## Tasks
[1] Reproduce word for word the stretch of the Biden campaign excerpt from "Joe Biden isn’t" through "return to normalcy.".
[2] In the excerpt on Biden's campaign kickoff, what reason does Biden give the people in DC who say a working government can't be done? Answer in one to three sentences.
[3] Answer these questions from the Biden campaign excerpt:
(a) What does Biden promise in place of a political revolution?
(b) About how many minutes into the speech did its emotional core come?
(c) In which city did Biden give his announcement speech?

Like Trump before him, Biden is offering a politics of nostalgia. But nostalgia is a powerful force.

Joe Biden Holds Official Presidential Campaign Kickoff Rally In Philadelphia Drew Angerer/Getty Images

Joe Biden isn’t promising a political revolution. He’s not promising to drain the swamp, restructure the Senate, remake capitalism, or usher in socialism.

What Biden is promising is a return to normalcy.

The emotional core of Biden’s Philadelphia announcement speech came about 25 minutes in. Shirtsleeves rolled up, the former vice president leaned forward and dropped his voice to a conversational octave.

“The American people want their government to work, and I don’t think that’s too much for them to ask,” he said. “I know some people in DC say it can’t be done. but let me tell them something, and make sure they understand this. The country is sick of the division. They’re sick of the fighting. They’re sick of the childish behavior.”

## Record set

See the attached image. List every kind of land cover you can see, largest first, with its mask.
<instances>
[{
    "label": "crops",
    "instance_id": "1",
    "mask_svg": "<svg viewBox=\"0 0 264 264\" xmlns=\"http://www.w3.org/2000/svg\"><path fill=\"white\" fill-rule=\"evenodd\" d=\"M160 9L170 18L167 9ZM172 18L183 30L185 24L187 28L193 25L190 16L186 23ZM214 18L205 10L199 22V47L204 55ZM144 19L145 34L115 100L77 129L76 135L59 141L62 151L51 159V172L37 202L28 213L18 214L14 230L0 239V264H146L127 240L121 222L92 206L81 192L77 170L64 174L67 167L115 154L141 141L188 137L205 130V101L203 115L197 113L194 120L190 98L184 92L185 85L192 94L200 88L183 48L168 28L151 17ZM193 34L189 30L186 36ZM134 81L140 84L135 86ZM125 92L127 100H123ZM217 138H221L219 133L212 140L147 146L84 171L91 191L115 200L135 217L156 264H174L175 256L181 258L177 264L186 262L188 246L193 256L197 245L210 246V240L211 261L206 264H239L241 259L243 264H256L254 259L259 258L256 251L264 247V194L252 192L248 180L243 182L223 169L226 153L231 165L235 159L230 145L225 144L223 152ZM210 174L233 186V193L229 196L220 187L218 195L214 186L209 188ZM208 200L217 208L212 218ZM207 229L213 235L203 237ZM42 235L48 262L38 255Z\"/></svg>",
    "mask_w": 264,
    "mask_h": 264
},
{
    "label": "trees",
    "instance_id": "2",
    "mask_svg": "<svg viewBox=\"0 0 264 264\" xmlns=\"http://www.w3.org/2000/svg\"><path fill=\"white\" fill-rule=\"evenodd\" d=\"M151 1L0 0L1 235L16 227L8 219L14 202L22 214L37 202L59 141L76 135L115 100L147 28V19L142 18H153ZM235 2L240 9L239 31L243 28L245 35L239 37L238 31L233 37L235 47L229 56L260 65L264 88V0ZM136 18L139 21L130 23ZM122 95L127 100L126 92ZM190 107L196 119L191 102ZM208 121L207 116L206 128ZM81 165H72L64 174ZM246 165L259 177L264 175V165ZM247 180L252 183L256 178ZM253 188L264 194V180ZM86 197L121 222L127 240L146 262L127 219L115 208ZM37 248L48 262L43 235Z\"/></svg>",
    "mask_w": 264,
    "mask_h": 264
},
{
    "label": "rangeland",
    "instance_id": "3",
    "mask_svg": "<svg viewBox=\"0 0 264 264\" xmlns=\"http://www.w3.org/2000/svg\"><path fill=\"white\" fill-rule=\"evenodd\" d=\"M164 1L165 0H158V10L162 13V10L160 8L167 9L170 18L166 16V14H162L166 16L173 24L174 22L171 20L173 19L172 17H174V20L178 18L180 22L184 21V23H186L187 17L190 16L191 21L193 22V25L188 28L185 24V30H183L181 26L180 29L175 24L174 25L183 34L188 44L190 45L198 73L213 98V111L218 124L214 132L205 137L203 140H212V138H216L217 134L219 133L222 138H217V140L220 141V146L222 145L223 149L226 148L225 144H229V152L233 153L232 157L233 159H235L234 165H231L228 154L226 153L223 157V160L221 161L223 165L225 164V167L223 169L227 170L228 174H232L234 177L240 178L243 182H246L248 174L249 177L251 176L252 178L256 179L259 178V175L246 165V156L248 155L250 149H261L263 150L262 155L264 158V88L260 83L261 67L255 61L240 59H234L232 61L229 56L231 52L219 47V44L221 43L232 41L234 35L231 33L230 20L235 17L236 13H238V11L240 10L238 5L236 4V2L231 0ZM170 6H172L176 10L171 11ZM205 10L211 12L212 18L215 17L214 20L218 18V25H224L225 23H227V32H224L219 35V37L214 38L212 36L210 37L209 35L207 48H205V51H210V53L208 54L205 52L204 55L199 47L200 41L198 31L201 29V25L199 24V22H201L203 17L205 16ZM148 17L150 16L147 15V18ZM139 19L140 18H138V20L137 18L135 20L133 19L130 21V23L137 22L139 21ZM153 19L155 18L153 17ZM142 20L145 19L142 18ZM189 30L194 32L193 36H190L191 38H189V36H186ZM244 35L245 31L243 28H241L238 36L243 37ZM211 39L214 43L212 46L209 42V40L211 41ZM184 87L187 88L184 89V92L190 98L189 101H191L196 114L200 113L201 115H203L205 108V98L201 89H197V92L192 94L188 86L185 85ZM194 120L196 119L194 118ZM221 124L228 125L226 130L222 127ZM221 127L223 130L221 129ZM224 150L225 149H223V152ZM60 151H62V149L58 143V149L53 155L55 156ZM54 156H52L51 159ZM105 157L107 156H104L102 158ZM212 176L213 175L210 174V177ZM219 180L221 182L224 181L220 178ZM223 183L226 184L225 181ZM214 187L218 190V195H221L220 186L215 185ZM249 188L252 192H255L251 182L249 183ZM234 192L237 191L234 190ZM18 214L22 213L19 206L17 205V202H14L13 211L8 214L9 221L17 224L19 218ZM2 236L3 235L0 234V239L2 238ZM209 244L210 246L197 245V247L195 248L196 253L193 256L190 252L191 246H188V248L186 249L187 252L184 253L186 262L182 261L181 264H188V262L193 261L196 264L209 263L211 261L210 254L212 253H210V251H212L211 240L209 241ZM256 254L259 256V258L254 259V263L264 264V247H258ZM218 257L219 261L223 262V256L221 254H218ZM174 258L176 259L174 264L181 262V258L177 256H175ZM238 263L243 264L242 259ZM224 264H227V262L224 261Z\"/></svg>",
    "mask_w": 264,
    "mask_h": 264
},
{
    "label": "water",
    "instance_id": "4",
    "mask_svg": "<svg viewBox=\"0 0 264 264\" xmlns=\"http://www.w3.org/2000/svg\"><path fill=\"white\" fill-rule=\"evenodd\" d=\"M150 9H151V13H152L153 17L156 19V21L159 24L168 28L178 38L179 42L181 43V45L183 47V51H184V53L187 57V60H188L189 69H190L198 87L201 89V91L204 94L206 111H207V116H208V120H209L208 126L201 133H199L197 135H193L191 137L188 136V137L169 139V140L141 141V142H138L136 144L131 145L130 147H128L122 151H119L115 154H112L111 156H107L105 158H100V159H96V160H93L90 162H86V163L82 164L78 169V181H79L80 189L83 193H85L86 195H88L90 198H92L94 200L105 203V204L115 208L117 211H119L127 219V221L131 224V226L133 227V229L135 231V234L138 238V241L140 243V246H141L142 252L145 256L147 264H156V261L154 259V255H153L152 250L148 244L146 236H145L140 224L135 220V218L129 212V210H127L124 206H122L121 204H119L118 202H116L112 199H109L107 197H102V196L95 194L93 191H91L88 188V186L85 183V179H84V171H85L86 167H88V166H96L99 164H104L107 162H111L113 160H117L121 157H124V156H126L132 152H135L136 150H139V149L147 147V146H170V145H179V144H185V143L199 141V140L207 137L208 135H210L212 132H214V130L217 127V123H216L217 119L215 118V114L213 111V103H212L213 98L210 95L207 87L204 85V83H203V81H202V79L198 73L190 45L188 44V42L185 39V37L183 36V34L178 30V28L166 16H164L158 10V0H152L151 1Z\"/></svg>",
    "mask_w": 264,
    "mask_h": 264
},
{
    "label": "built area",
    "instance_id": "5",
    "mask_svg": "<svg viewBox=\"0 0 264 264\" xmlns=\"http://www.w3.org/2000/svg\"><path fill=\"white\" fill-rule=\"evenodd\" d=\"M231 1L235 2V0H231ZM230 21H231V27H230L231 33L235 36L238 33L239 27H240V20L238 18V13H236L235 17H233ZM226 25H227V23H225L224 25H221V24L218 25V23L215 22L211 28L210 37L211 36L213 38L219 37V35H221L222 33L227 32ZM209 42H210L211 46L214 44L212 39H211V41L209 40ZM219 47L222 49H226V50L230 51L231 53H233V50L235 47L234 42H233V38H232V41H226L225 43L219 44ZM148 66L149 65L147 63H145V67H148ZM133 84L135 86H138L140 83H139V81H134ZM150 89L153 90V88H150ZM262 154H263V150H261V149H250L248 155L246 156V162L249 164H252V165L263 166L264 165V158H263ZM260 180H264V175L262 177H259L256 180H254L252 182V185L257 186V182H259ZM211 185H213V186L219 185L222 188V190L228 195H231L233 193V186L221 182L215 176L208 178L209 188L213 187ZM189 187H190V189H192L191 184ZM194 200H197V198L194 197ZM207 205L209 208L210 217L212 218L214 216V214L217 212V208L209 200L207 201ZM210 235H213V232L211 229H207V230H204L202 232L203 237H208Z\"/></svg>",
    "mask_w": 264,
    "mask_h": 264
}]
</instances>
--
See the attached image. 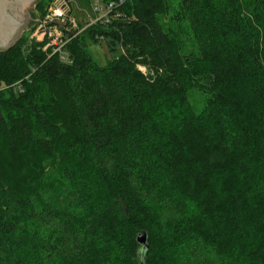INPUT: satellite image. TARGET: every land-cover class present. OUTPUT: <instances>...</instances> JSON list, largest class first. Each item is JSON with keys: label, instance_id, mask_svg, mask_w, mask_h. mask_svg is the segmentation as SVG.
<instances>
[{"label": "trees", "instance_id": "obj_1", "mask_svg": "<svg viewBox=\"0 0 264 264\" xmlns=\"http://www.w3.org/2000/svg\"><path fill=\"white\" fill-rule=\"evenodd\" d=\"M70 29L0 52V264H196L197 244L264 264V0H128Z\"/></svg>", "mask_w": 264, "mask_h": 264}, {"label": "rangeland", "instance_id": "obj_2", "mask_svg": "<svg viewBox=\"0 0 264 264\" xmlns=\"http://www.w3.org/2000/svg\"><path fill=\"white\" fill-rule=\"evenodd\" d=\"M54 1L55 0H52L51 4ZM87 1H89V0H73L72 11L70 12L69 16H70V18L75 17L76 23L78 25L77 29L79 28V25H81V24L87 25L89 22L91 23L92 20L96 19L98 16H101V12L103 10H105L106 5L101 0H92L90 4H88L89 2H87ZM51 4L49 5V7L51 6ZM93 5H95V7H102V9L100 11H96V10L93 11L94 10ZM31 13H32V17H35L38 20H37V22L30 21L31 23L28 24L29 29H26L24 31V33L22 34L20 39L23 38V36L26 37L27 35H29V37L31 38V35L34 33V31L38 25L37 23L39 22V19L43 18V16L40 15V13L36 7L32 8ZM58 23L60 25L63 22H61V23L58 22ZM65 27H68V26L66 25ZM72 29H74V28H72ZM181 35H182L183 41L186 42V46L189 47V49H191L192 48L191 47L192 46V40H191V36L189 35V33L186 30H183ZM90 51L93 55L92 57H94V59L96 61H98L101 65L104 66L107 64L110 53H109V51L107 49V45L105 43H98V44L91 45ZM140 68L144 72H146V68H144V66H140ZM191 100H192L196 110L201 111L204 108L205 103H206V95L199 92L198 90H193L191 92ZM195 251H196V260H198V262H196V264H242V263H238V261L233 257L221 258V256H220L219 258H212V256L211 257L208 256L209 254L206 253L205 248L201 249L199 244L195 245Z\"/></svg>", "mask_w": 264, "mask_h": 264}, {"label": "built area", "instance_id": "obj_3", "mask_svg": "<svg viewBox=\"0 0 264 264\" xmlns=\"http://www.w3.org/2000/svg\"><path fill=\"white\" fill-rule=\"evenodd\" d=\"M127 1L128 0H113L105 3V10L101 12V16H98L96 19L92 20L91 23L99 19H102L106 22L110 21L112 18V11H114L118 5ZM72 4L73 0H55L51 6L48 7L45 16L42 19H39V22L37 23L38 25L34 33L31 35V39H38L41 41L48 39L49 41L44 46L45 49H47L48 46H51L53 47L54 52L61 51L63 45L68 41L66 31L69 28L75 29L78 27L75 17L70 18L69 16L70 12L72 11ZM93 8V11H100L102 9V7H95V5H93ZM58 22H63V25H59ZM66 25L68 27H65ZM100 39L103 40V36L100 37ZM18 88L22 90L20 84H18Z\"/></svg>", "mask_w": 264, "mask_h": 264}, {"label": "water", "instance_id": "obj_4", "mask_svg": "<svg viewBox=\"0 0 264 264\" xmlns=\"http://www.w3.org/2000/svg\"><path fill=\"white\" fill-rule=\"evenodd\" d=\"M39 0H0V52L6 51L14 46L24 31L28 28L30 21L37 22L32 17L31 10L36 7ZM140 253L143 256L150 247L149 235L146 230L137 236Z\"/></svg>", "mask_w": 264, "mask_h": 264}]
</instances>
* * *
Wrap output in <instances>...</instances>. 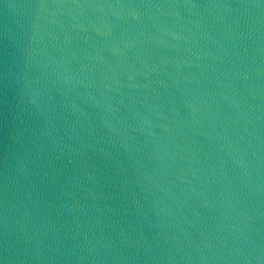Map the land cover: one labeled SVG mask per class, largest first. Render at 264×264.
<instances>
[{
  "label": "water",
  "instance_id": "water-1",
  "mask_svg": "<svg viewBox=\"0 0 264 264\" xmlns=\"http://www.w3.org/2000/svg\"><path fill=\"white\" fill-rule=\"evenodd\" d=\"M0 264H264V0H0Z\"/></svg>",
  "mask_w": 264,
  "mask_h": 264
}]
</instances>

## Results in order
[1]
Joe Biden isn’t promising a political revolution. He’s not promising to drain the swamp, restructure the Senate, remake capitalism, or usher in socialism.

What Biden is promising is a return to normalcy.

[2] Biden says the country is sick of the division, the fighting, and the childish behavior. He adds that the American people want their government to work and that this is not too much for them to ask.

[3]
(a) A return to normalcy.
(b) About 25 minutes.
(c) Philadelphia.